(Extracted data entries)
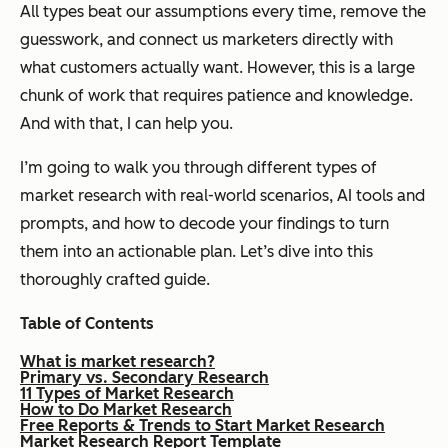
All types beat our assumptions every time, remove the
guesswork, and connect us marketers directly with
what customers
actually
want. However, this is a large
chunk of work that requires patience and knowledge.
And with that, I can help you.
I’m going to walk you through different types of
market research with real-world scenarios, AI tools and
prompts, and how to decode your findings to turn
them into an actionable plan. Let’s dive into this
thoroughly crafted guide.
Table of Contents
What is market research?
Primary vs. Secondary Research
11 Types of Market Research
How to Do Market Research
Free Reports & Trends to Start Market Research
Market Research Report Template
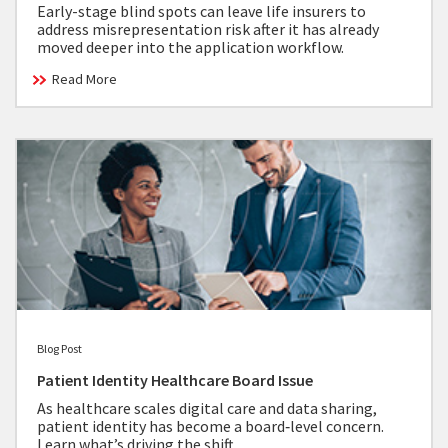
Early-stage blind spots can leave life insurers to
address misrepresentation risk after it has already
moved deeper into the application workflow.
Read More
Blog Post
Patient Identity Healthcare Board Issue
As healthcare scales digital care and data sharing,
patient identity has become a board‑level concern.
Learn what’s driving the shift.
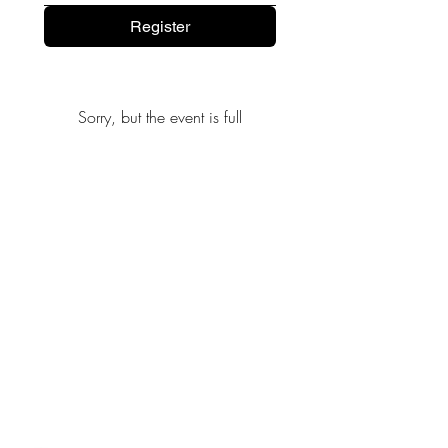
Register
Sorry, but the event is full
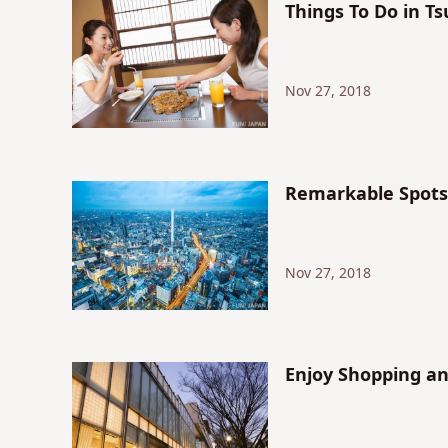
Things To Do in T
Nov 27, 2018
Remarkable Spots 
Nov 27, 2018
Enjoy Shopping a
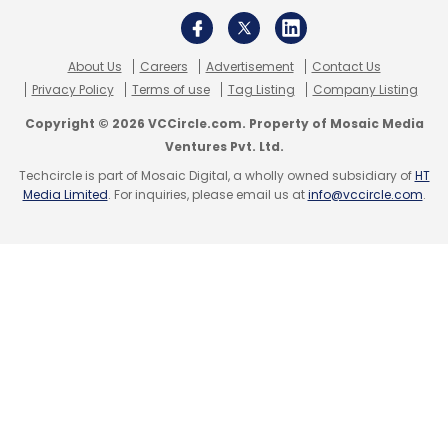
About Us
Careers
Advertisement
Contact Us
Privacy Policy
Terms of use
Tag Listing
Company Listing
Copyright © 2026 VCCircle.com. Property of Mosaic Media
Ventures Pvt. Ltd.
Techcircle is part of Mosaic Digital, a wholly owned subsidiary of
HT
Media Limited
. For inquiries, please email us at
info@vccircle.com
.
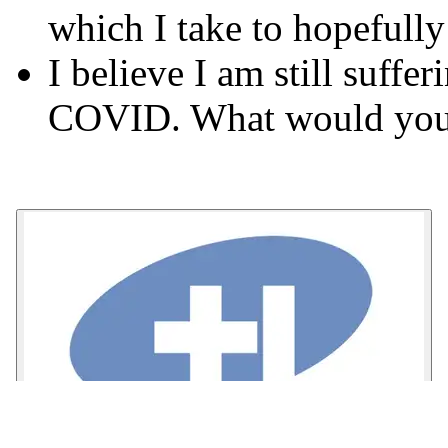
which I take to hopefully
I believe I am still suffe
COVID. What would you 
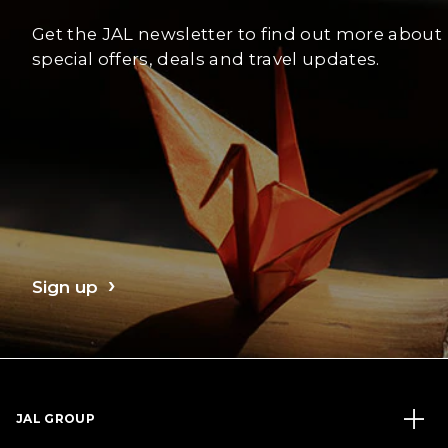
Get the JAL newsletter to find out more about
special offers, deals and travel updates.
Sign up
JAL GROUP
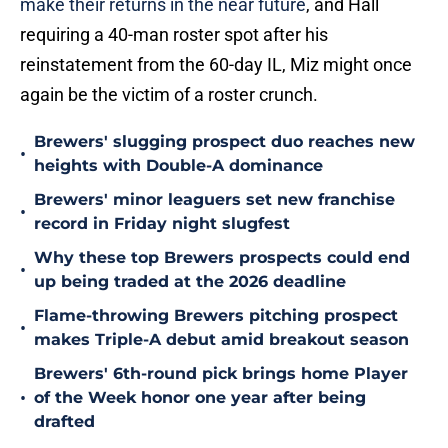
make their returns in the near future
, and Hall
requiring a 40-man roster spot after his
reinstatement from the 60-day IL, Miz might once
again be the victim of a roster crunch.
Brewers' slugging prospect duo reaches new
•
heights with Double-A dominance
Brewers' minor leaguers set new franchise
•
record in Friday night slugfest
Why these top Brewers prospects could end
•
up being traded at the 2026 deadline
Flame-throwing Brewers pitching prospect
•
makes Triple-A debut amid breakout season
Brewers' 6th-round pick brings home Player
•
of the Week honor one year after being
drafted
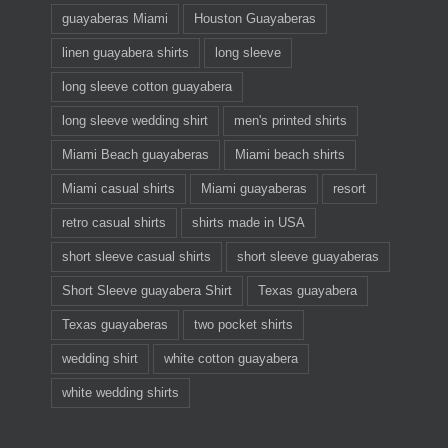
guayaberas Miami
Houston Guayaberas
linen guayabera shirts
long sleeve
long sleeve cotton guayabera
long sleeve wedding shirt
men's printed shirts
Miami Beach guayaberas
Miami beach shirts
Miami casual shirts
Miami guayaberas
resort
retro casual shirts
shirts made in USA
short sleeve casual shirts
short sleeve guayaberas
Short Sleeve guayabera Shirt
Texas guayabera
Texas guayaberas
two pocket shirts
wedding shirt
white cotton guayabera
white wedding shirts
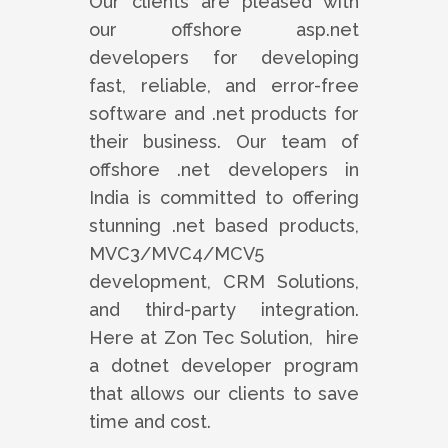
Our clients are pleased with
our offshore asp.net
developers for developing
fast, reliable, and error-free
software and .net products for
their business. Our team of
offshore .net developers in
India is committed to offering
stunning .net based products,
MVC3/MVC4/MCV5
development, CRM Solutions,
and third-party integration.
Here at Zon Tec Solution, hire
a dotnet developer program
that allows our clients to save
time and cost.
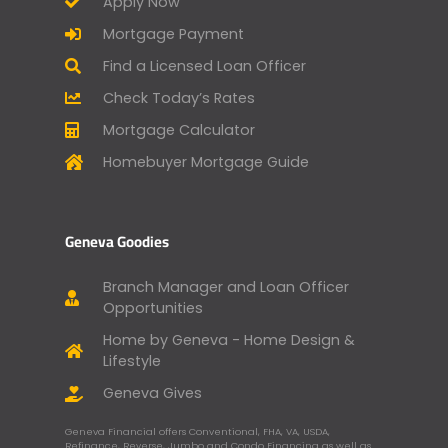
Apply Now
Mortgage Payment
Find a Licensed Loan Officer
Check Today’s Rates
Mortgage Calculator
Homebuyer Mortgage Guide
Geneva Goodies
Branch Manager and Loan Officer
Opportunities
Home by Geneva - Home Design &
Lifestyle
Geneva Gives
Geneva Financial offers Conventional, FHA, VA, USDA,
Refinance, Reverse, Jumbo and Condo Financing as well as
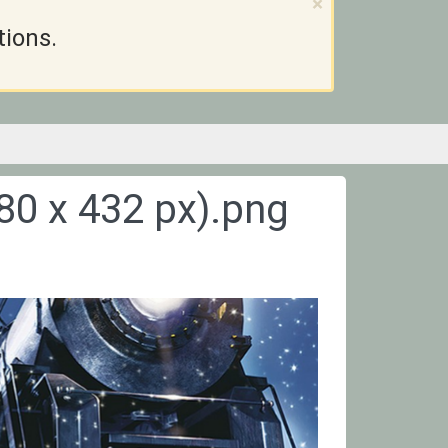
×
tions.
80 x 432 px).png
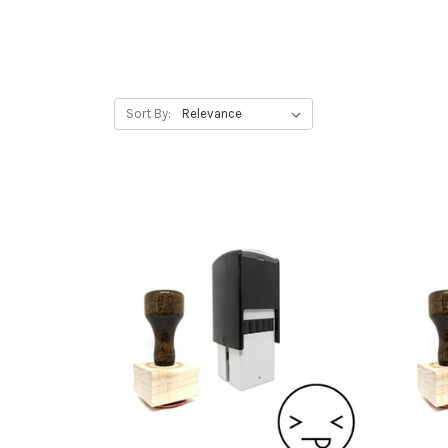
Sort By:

---

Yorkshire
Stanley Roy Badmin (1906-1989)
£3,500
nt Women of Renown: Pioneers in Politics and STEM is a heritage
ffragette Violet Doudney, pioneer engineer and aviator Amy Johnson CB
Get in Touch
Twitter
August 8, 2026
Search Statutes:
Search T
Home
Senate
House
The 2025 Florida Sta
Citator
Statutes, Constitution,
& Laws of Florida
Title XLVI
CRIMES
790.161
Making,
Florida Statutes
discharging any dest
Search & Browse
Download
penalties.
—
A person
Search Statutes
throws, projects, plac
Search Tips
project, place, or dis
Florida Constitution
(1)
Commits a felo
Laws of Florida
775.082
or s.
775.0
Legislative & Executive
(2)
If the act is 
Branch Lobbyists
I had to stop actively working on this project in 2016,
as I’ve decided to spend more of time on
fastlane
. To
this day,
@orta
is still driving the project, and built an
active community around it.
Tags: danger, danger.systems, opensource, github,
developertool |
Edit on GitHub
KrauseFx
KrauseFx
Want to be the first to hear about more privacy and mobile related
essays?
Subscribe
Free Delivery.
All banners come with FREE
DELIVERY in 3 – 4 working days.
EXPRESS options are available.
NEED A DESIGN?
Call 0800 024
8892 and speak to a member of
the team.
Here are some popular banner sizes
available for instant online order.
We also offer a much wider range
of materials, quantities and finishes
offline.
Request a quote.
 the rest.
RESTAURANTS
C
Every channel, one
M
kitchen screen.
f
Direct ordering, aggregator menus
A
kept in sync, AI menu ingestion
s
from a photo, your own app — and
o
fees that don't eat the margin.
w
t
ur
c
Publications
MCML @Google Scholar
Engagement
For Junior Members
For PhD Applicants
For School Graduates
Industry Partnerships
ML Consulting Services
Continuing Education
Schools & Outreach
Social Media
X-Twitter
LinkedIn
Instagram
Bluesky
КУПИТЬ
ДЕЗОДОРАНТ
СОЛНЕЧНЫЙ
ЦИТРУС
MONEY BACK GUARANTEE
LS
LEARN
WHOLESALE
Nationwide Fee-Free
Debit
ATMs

**PROBLEM DETAILS**
Go down the entries above from the line containing "All types beat" to the line containing "Ventures Pvt. Ltd." and write out each line exactly, leaving pictures out.

**WRITTEN ANSWER**
All types beat our assumptions every time, remove the
guesswork, and connect us marketers directly with
what customers
actually
want. However, this is a large
chunk of work that requires patience and knowledge.
And with that, I can help you.
I’m going to walk you through different types of
market research with real-world scenarios, AI tools and
prompts, and how to decode your findings to turn
them into an actionable plan. Let’s dive into this
thoroughly crafted guide.
Table of Contents
What is market research?
Primary vs. Secondary Research
11 Types of Market Research
How to Do Market Research
Free Reports & Trends to Start Market Research
Market Research Report Template
Early-stage blind spots can leave life insurers to
address misrepresentation risk after it has already
moved deeper into the application workflow.
Read More
Blog Post
Patient Identity Healthcare Board Issue
As healthcare scales digital care and data sharing,
patient identity has become a board‑level concern.
Learn what’s driving the shift.
Register
Sorry, but the event is full
Things To Do in T
Nov 27, 2018
Remarkable Spots 
Nov 27, 2018
Enjoy Shopping a
About Us
Careers
Advertisement
Contact Us
Privacy Policy
Terms of use
Tag Listing
Company Listing
Copyright © 2026 VCCircle.com. Property of Mosaic Media
Ventures Pvt. Ltd.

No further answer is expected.